Really? How about cultural stigma, institutional racism, old boys networks, country club nepotism, access to prestigious higher education, and a whole host of other factors?
Firstly, there are a lot of kids whose parents can barely feed and shelter them (hungry and well fed, can you make up your mind?), either despite their best efforts, or because they spend everything on booze or drugs. Secondly, even if they are adequately fed and sheltered, there is still massive societal pressure to not "rise beyond your station", both from above and below.
US society seems tailor made to keep the rich rich and the poor poor, by constantly putting obstacles in the way of progress, all because rich white old men are terrified they'll lose even a small part of their mountains of money.
No one (apart from hardcore old-school concrete commies) are advocating for 100% equal distribution of wealth. I believe that if someone puts their neck on the line and makes it big, good for them. But they should also pay their goddamn taxes and contribute back to society, and not with some excuse along the lines of "I'm investing the money in my own pet causes, so I shouldn't have to pay taxes". That's what's happening currently, the super rich don't feel any connection or responsibility towards keeping society running. They need a good strong lesson in humility.

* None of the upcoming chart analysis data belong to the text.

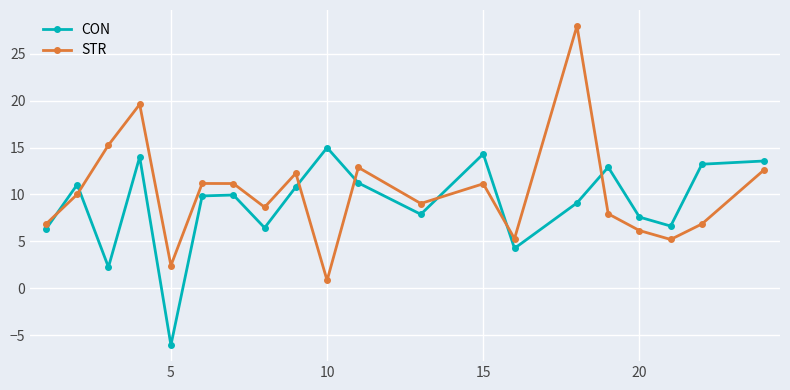

Which series ends up on top after the final intersection of CON and STR?

CON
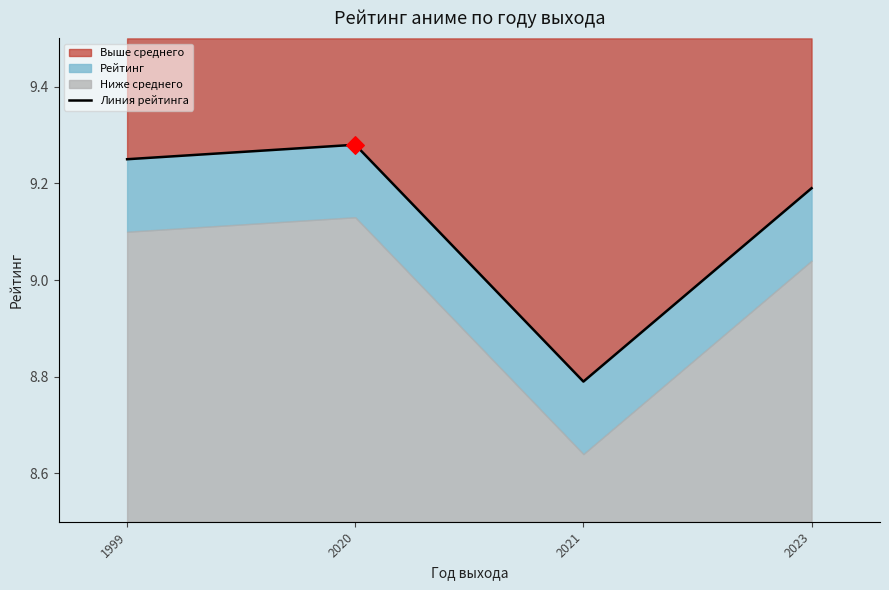

What is the change in value from 2021 to 2023?

+0.4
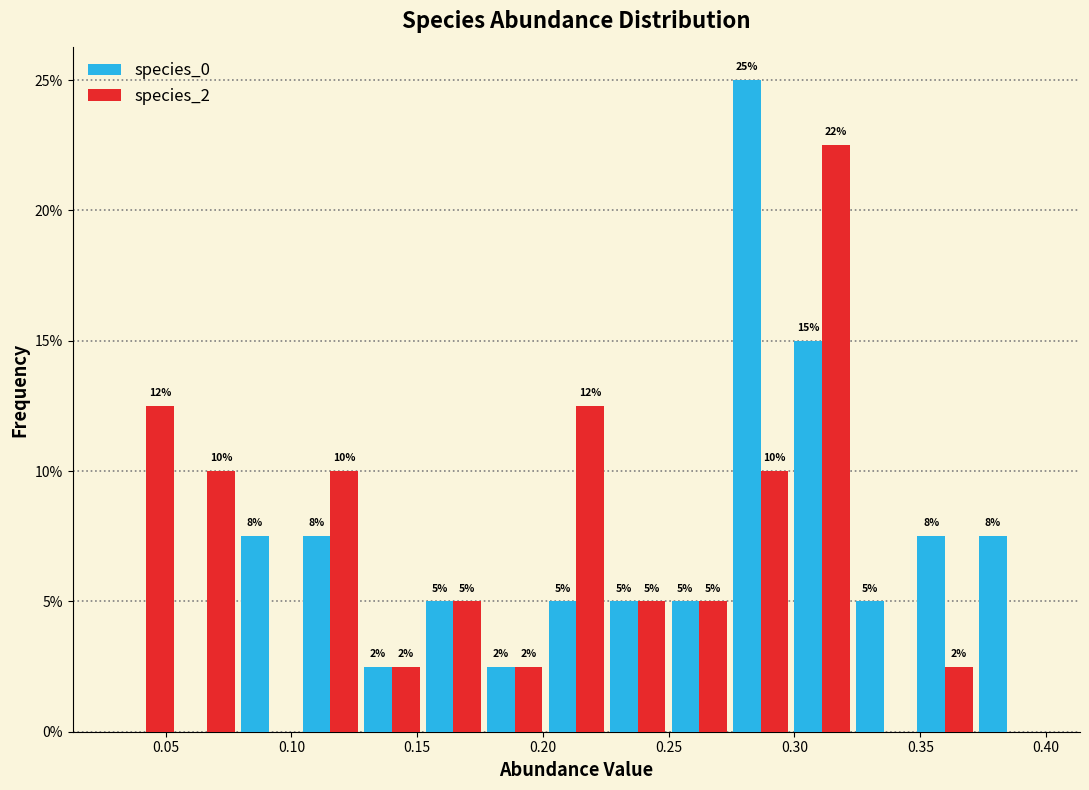

In the species_0 series, which range on the x-axis has the tallest bar?

0.275 to 0.300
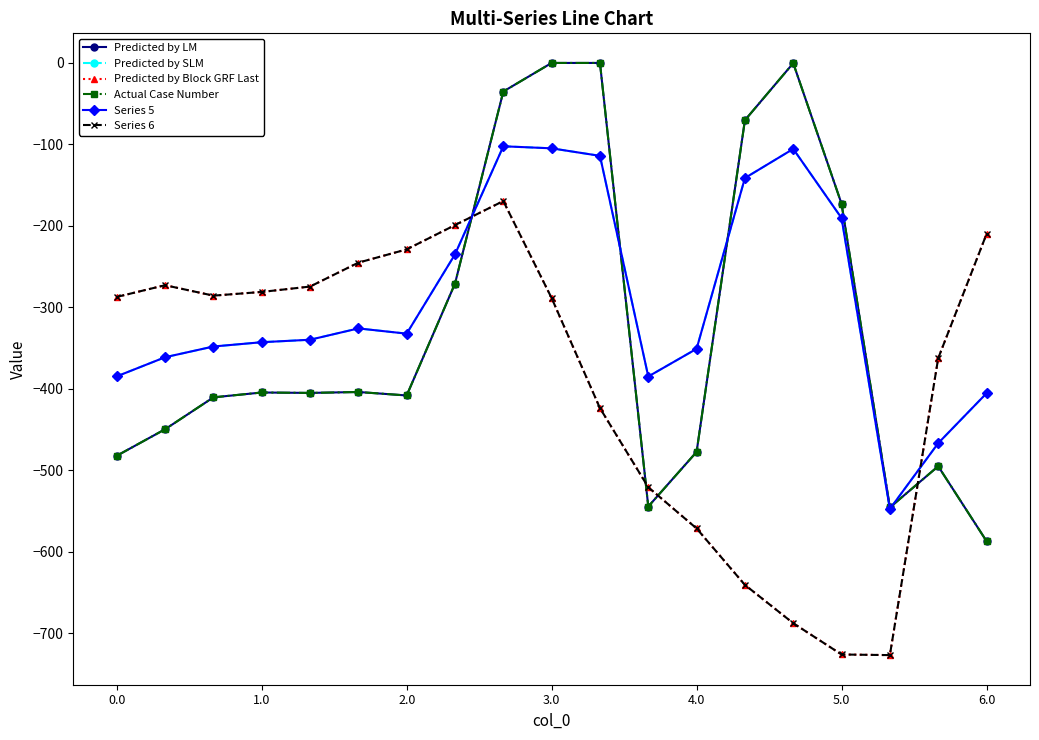

Is this an area chart (filled region under the line)?

No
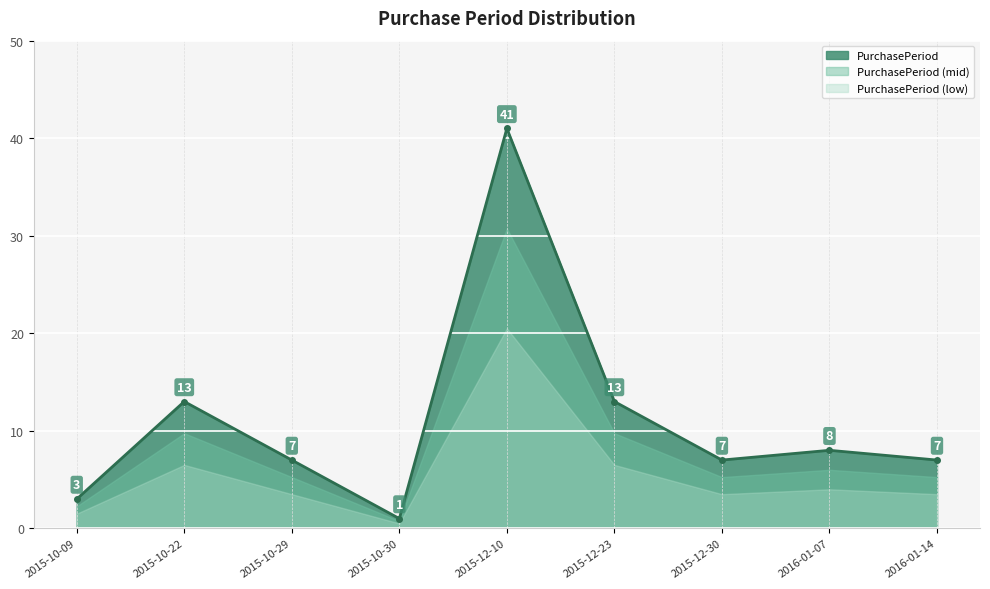

Is it true that the value at 2016-01-14 is 7?

True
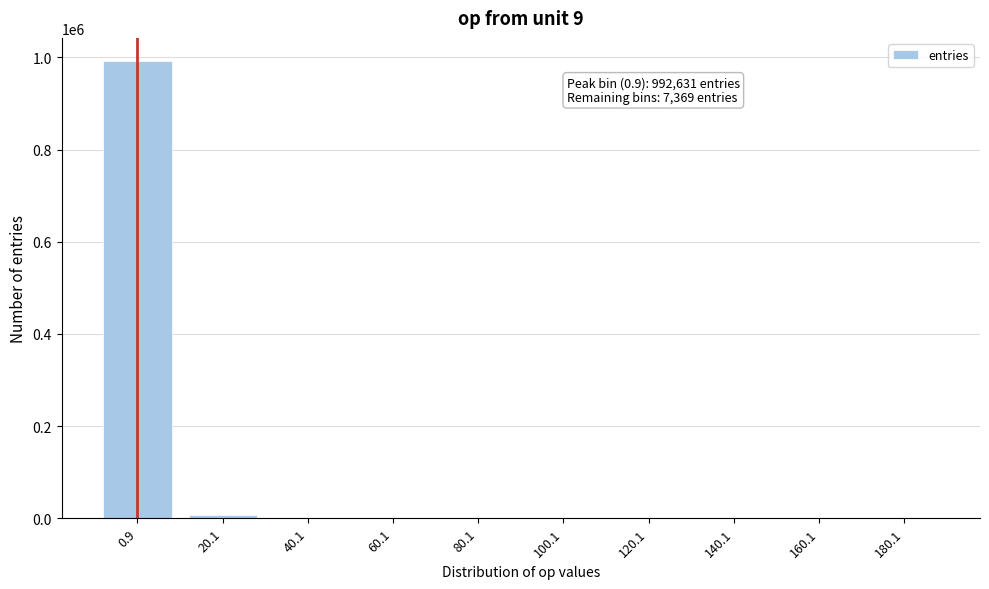

What is the greatest value displayed?

992631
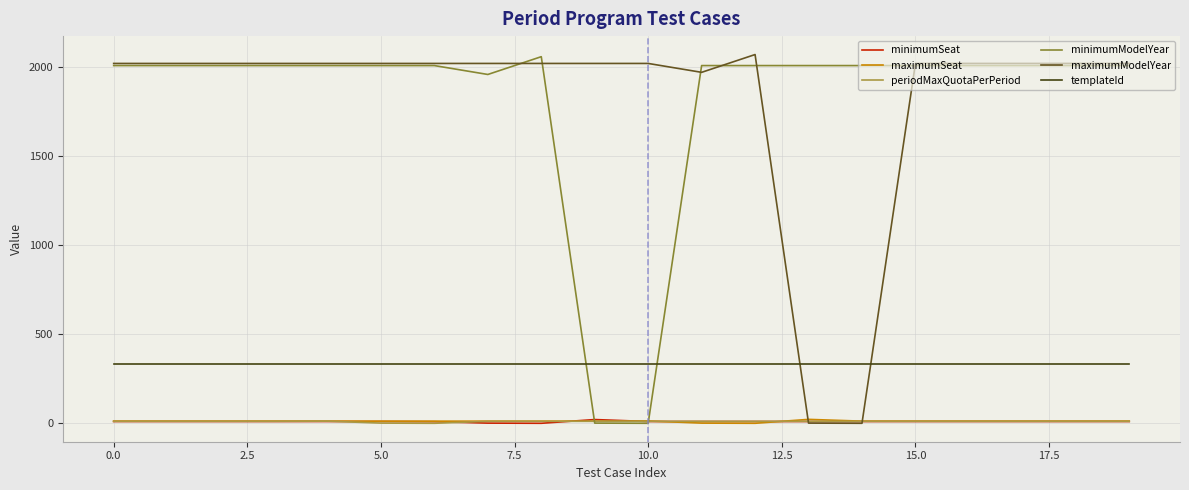

What is the maximum value for templateId?

335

I'm sure everything seems possible from your ivory tower, but that's not reality.
Same reason we hate google/amazon or any other (almost) monopolies. Money buys speech, power, influence, mind control. There is a reason rich contribute so much to political campaign donations.
1) A focus on inequality is irrational. 2) People focus on inequality for irrational reasons.
This means that if policy-makers and intellectuals fully give in to the people's wishes, we'll accept decreases in wealth in exchange for more equality indefinitely. If this sounds like a strawman, it's because we have "backstops" to inequality-decreasing wealth-destruction. But why should we tolerate any wealth destruction at all?
And if reducing inequality is possible without wealth destruction, why focus on inequality?
(This is besides the "Oxfam problem" -- there never is a coherent definition of "wealth" and Oxfam never seems to fully value people's homes and work animals and suchlike in poor countries.)